Formato: Online Artículo Texto
Lenguaje:English
Publicado: Georg Thieme Verlag KG 2023
Acceso en línea:https://www.ncbi.nlm.nih.gov/pmc/articles/PMC10156444/
https://www.ncbi.nlm.nih.gov/pubmed/37137338
http://dx.doi.org/10.1055/s-0043-1767681
Descripción
Sumario:Background  Reuse of health care data for various purposes, such as the care process, for quality measurement, research, and finance, will become increasingly important in the future; therefore, “Collect Once Use Many Times” (COUMT). Clinical information models (CIMs) can be used for content standardization. Data collection for national quality registries (NQRs) often requires manual data entry or batch processing. Preferably, NQRs collect required data by extracting data recorded during the health care process and stored in the electronic health record. Objectives  The first objective of this study was to analyze the level of coverage of data elements in NQRs with developed Dutch CIMs (DCIMs). The second objective was to analyze the most predominant DCIMs, both in terms of the coverage of data elements as well as in their prevalence across existing NQRs.

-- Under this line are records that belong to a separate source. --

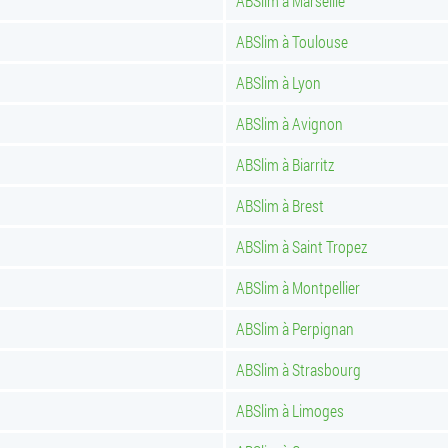
ABSlim à Marseille
ABSlim à Toulouse
ABSlim à Lyon
ABSlim à Avignon
ABSlim à Biarritz
ABSlim à Brest
ABSlim à Saint Tropez
ABSlim à Montpellier
ABSlim à Perpignan
ABSlim à Strasbourg
ABSlim à Limoges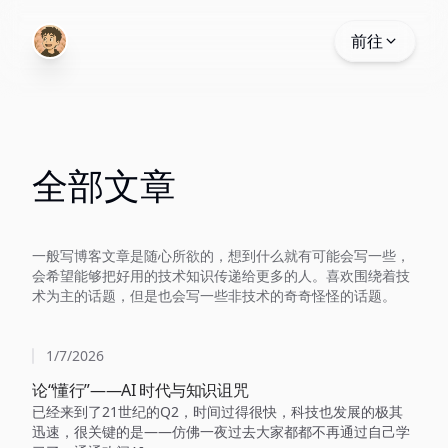
前往
全部文章
一般写博客文章是随心所欲的，想到什么就有可能会写一些，
会希望能够把好用的技术知识传递给更多的人。喜欢围绕着技
术为主的话题，但是也会写一些非技术的奇奇怪怪的话题。
1/7/2026
论“懂行”——AI 时代与知识诅咒
已经来到了21世纪的Q2，时间过得很快，科技也发展的极其
迅速，很关键的是——仿佛一夜过去大家都都不再通过自己学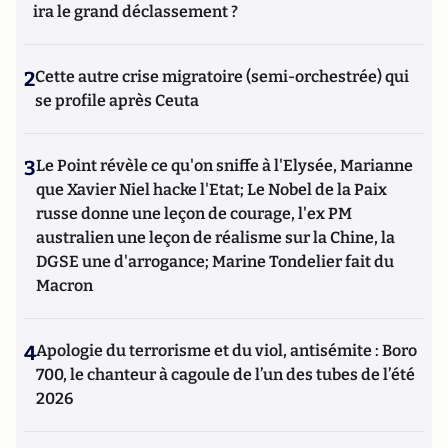
ira le grand déclassement ?
2
Cette autre crise migratoire (semi-orchestrée) qui
se profile après Ceuta
3
Le Point révèle ce qu'on sniffe à l'Elysée, Marianne
que Xavier Niel hacke l'Etat; Le Nobel de la Paix
russe donne une leçon de courage, l'ex PM
australien une leçon de réalisme sur la Chine, la
DGSE une d'arrogance; Marine Tondelier fait du
Macron
4
Apologie du terrorisme et du viol, antisémite : Boro
700, le chanteur à cagoule de l’un des tubes de l’été
2026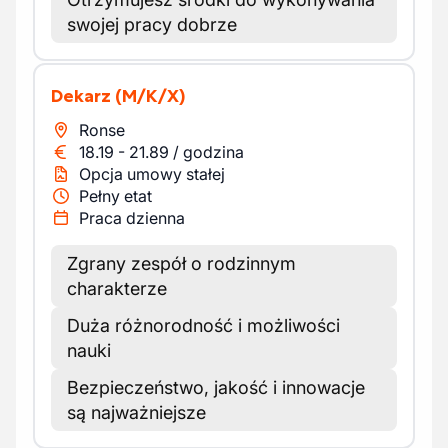
swojej pracy dobrze
Dekarz
(M/K/X)
Ronse
18.19
-
21.89
/
godzina
Opcja umowy stałej
Pełny etat
Praca dzienna
Zgrany zespół o rodzinnym
charakterze
Duża różnorodność i możliwości
nauki
Bezpieczeństwo, jakość i innowacje
są najważniejsze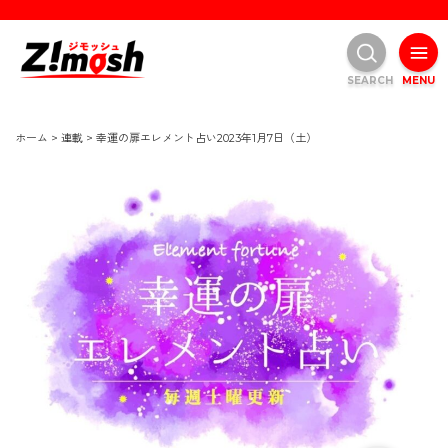
SEARCH
MENU
ホーム
>
連載
>
幸運の扉エレメント占い2023年1月7日（土）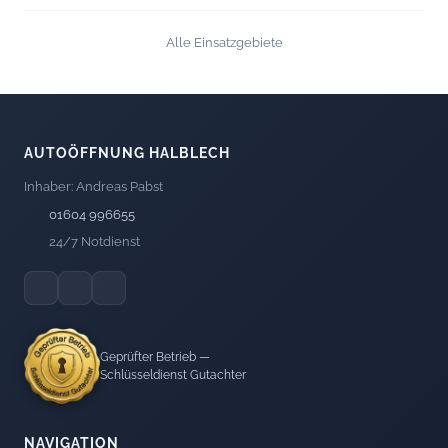
Alle Einsatzgebiete
AUTOÖFFNUNG HALBLECH
Inhaber: Andreas Pabst
01604 996655
24/7 Notdienst
Geprüfter Betrieb —
Schlüsseldienst Gutachter
NAVIGATION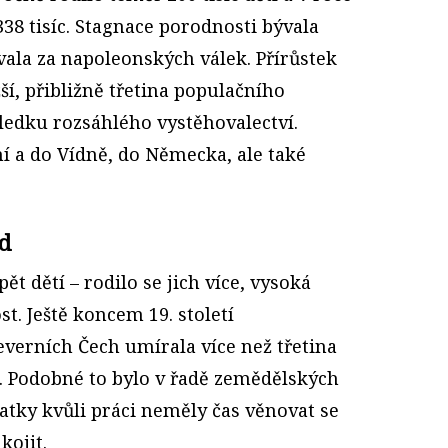
38 tisíc. Stagnace porodnosti bývala
rvala za napoleonských válek. Přírůstek
ší, přibližně třetina populačního
sledku rozsáhlého vystěhovalectví.
 a do Vídně, do Německa, ale také
rd
ět dětí – rodilo se jich více, vysoká
t. Ještě koncem 19. století
everních Čech umírala více než třetina
. Podobné to bylo v řadě zemědělských
atky kvůli práci neměly čas věnovat se
kojit.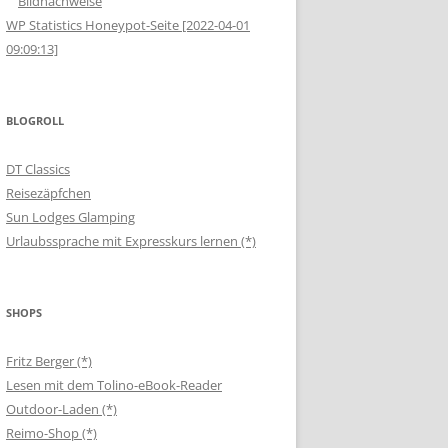
Bildnachweise
WP Statistics Honeypot-Seite [2022-04-01
09:09:13]
BLOGROLL
DT Classics
Reisezäpfchen
Sun Lodges Glamping
Urlaubssprache mit Expresskurs lernen (*)
SHOPS
Fritz Berger (*)
Lesen mit dem Tolino-eBook-Reader
Outdoor-Laden (*)
Reimo-Shop (*)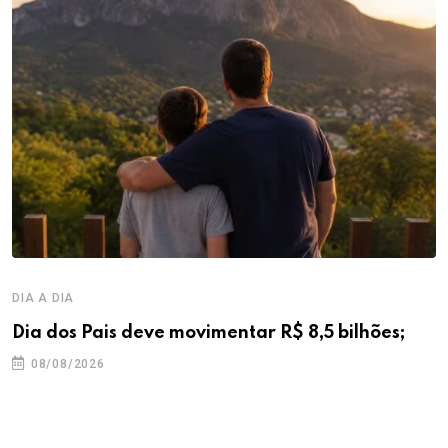
DIA A DIA
Dia dos Pais deve movimentar R$ 8,5 bilhões;
08/08/2026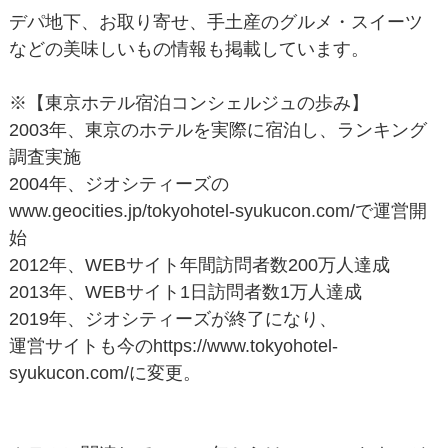
デパ地下、お取り寄せ、手土産のグルメ・スイーツ
などの美味しいもの情報も掲載しています。
※【東京ホテル宿泊コンシェルジュの歩み】
2003年、東京のホテルを実際に宿泊し、ランキング
調査実施
2004年、ジオシティーズの
www.geocities.jp/tokyohotel-syukucon.com/で運営開
始
2012年、WEBサイト年間訪問者数200万人達成
2013年、WEBサイト1日訪問者数1万人達成
2019年、ジオシティーズが終了になり、
運営サイトも今のhttps://www.tokyohotel-
syukucon.com/に変更。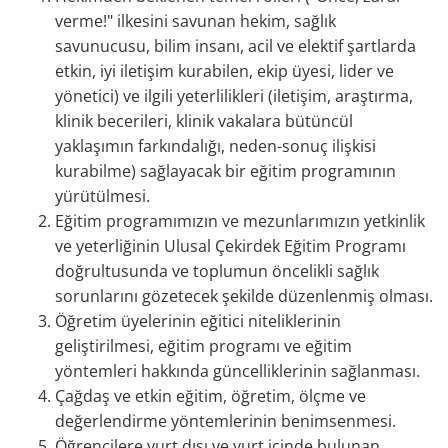
verme!" ilkesini savunan hekim, sağlık
savunucusu, bilim insanı, acil ve elektif şartlarda
etkin, iyi iletişim kurabilen, ekip üyesi, lider ve
yönetici) ve ilgili yeterlilikleri (iletişim, araştırma,
klinik becerileri, klinik vakalara bütüncül
yaklaşımın farkındalığı, neden-sonuç ilişkisi
kurabilme) sağlayacak bir eğitim programının
yürütülmesi.
Eğitim programımızın ve mezunlarımızın yetkinlik
ve yeterliğinin Ulusal Çekirdek Eğitim Programı
doğrultusunda ve toplumun öncelikli sağlık
sorunlarını gözetecek şekilde düzenlenmiş olması.
Öğretim üyelerinin eğitici niteliklerinin
geliştirilmesi, eğitim programı ve eğitim
yöntemleri hakkında güncelliklerinin sağlanması.
Çağdaş ve etkin eğitim, öğretim, ölçme ve
değerlendirme yöntemlerinin benimsenmesi.
Öğrencilere yurt dışı ve yurt içinde bulunan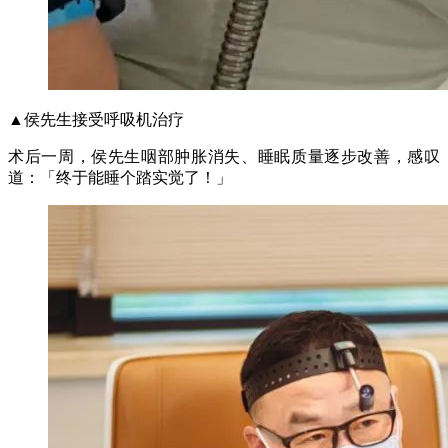
▲侯先生接受呼吸机治疗
术后一周，侯先生咽部肿胀消失、睡眠质量逐步改善，感叹
道：「终于能睡个踏实觉了！」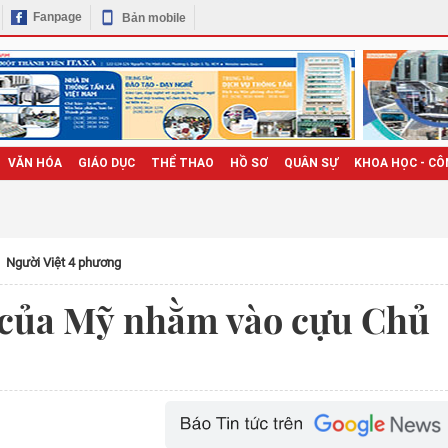
Fanpage
Bản mobile
VĂN HÓA
GIÁO DỤC
THỂ THAO
HỒ SƠ
QUÂN SỰ
KHOA HỌC - CÔ
Người Việt 4 phương
 của Mỹ nhằm vào cựu Chủ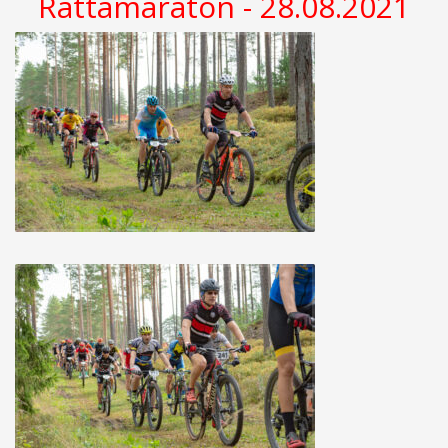
Rattamaraton - 28.08.2021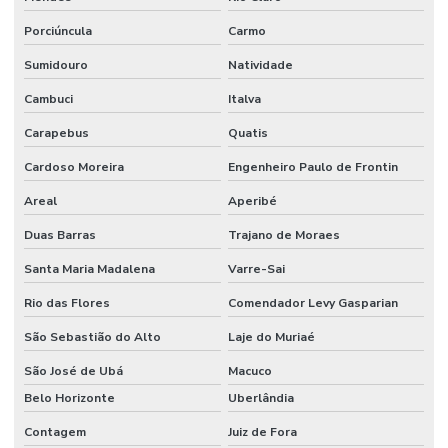
Porciúncula
Carmo
Sumidouro
Natividade
Cambuci
Italva
Carapebus
Quatis
Cardoso Moreira
Engenheiro Paulo de Frontin
Areal
Aperibé
Duas Barras
Trajano de Moraes
Santa Maria Madalena
Varre-Sai
Rio das Flores
Comendador Levy Gasparian
São Sebastião do Alto
Laje do Muriaé
São José de Ubá
Macuco
Belo Horizonte
Uberlândia
Contagem
Juiz de Fora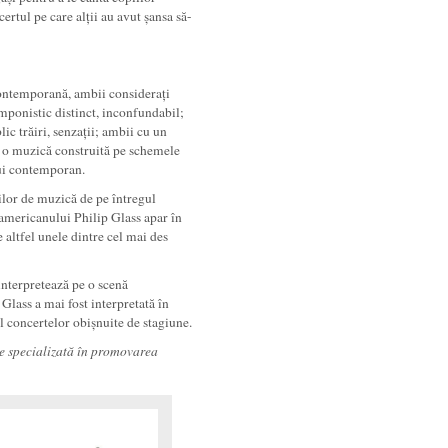
ncertul pe care alții au avut șansa să-
ontemporană, ambii considerați
omponistic distinct, inconfundabil;
ic trăiri, senzații; ambii cu un
ea o muzică construită pe schemele
lui contemporan.
lor de muzică de pe întregul
americanului Philip Glass apar în
e altfel unele dintre cel mai des
nterpretează pe o scenă
lass a mai fost interpretată în
ul concertelor obișnuite de stagiune.
ie specializată în promovarea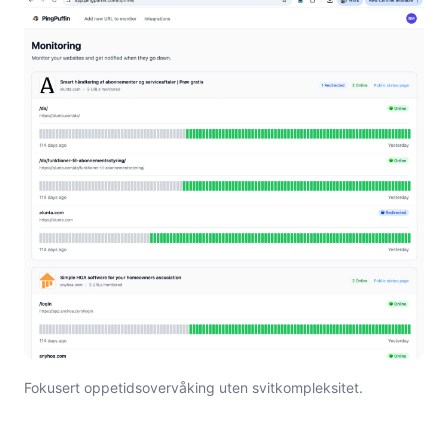
Fokusert oppetidsovervåking uten svitkompleksitet.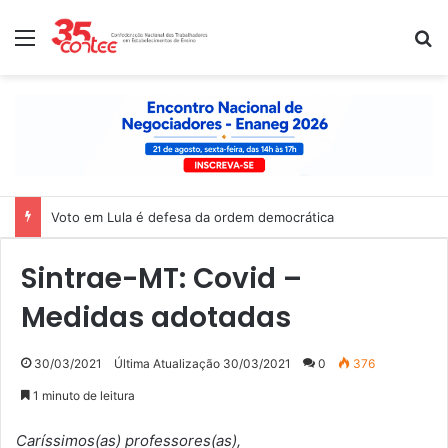
Menu
P
Voto em Lula é defesa da ordem democrática
Sintrae-MT: Covid –
Medidas adotadas
30/03/2021
Última Atualização 30/03/2021
0
376
1 minuto de leitura
Caríssimos(as) professores(as),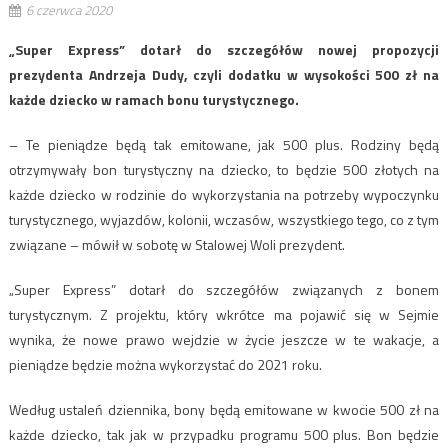
6 czerwca 2020
„Super Express” dotarł do szczegółów nowej propozycji
prezydenta Andrzeja Dudy, czyli dodatku w wysokości 500 zł na
każde dziecko w ramach bonu turystycznego.
– Te pieniądze będą tak emitowane, jak 500 plus. Rodziny będą
otrzymywały bon turystyczny na dziecko, to będzie 500 złotych na
każde dziecko w rodzinie do wykorzystania na potrzeby wypoczynku
turystycznego, wyjazdów, kolonii, wczasów, wszystkiego tego, co z tym
związane – mówił w sobotę w Stalowej Woli prezydent.
„Super Express” dotarł do szczegółów związanych z bonem
turystycznym. Z projektu, który wkrótce ma pojawić się w Sejmie
wynika, że nowe prawo wejdzie w życie jeszcze w te wakacje, a
pieniądze będzie można wykorzystać do 2021 roku.
Według ustaleń dziennika, bony będą emitowane w kwocie 500 zł na
każde dziecko, tak jak w przypadku programu 500 plus. Bon będzie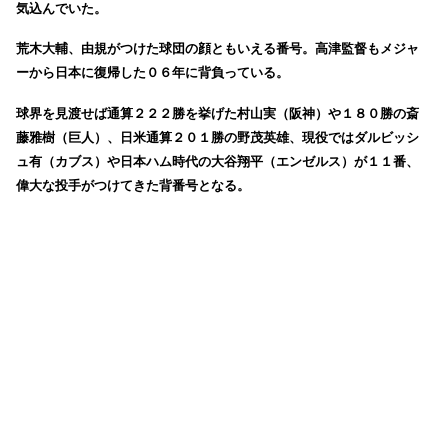
気込んでいた。
荒木大輔、由規がつけた球団の顔ともいえる番号。高津監督もメジャ
ーから日本に復帰した０６年に背負っている。
球界を見渡せば通算２２２勝を挙げた村山実（阪神）や１８０勝の斎
藤雅樹（巨人）、日米通算２０１勝の野茂英雄、現役ではダルビッシ
ュ有（カブス）や日本ハム時代の大谷翔平（エンゼルス）が１１番、
偉大な投手がつけてきた背番号となる。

Methods  For the first objective, a mapping method was used which consisted of six steps, ranging from a description of the clinical pathway to a detailed mapping of data elements. For the second objective, the total number of data elements that matched with a specific DCIM was counted and divided by the total number of evaluated data elements. Results  An average of 83.0% (standard deviation: 11.8%) of data elements in studied NQRs could be mapped to existing DCIMs . In total, 5 out of 100 DCIMs were needed to map 48.6% of the data elements. Conclusion  This study substantiates the potential of using existing DCIMs for data collection in Dutch NQRs and gives direction to further implementation of DCIMs. The developed method is applicable to other domains. For NQRs, implementation should start with the five DCIMs that are most prevalently used in the NQRs. Furthermore, a national agreement on the leading principle of COUMT for the use and implementation for DCIMs and (inter)national code lists is needed.